Numerous features of our L.lactis strain make it ideal as a platform for producing therapeutic proteins. First of all, it is extremely safe for human consumption. L.lactis is a Generally Recognised as Safe (GRAS) bacterium which is routinely used in the production of dairy products. It is naturally non-pathogenic, non-invasive and non-colonising, meaning that there is virtually no risk of it causing an infection in humans. This gives it an advantage over attenuated pathogenic bacteria used for similar purposes (such as Listeria Monocytogenes and Salmonella Typhimurium) as there is no chance of it reverting to a pathogenic form. Furthermore, L.lactis has been shown not to have any determinants of antibiotic resistance commonly used in humans. Thus, it is ideal for use in a clinical setting, particularly given that the individuals receiving the L.lactis will be weakened or immunocompromised.
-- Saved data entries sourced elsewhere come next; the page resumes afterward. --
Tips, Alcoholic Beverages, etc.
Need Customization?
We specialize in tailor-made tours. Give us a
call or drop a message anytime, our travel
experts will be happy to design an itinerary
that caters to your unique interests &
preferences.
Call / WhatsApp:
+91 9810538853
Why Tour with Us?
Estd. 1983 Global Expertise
Our L.lactis strain is also ideal for therapeutic protein production due to its numerous genomic modifications. First of all, it has the hlyA gene integrated into its chromosome. Originally found in Listeria Monocytogenes, the hlyA gene encodes a pore forming protein which allows escape of the bacterium from phagosomes.(1) This allows the L.lactis to escape from vesicles once phagocytosed and secrete the therapeutic protein into the cytosol of the phagocyte, as opposed to being degraded within the phagosome.

Another advantageous genomic modification of our L.lactis strain is the deletion of the Hrt A gene. This gene encodes a protease which is attached to the extracellular surface of L.lactis. It has been shown to reduce the secretion efficiency of protein secretion by degrading proteins once they have been released from the cell.(2) As a results, strains of L.lactis from which it has been removed or degraded are more efficacious at releasing recombinant proteins into their extracellular environment. This modification of our L.lactis strain offers another key benefit to the system. It ensures that proteins produced in the bacterium can leave the cell properly and reach the cytosol off the phagocyte which has taken it in.

Our L.lactis also has also been genetically modified to allow for biological containment. These are important features as accumulation of the bacteria in the healthcare environment in which it would be used could raise safety concerns. One important modification is knockout of the PyrG gene. This encodes a CTP synthase which is unique to L.lactis, catalysing the conversion of UTP to CTP.(3) Knockout of this gene means that the L.lactis cannot replicate in an environment with no free cytidine, thus contributing to the cessation of its growth in the wild.

Finally, our L.lactis strain is suitable for oral administration. This property is highly important for our project. If it is to be used for the delivery of a vaccine in the third world, administration must be simple and inexpensive. Of course, oral administration is the obvious choice for simplicity and economic purposes. L. lactis is regularly ingested by humans in milk and cheese, and thus is extremely safe. Furthermore, with other potential modifications, such as the addition of genes which cause trehalose accumulation (and thus increased viability in acidic conditions such as the gastric mucosa), our L.lactis strain could be extremely useful as a vaccine delivering platform.(4) Thus, our protein producing platform has great potential for oral administration in disadvantaged regions. Bibliography

1. Hernandez-Flores KG, Vivanco-Cid H. Biological effects of listeriolysin O: implications for vaccination. BioMed research international. 2015;2015:360741.

2. Sriraman K, Jayaraman G. HtrA is essential for efficient secretion of recombinant proteins by Lactococcus lactis. Applied and environmental microbiology. 2008;74(23):7442-6.

3. Bahey-El-Din M, Casey PG, Griffin BT, Gahan CG. Efficacy of a Lactococcus lactis DeltapyrG vaccine delivery platform expressing chromosomally integrated hly from Listeria monocytogenes. Bioengineered bugs. 2010;1(1):66-74.

4. Carvalho AL, Cardoso FS, Bohn A, Neves AR, Santos H. Engineering trehalose synthesis in Lactococcus lactis for improved stress tolerance. Applied and environmental microbiology. 2011;77(12):4189-99.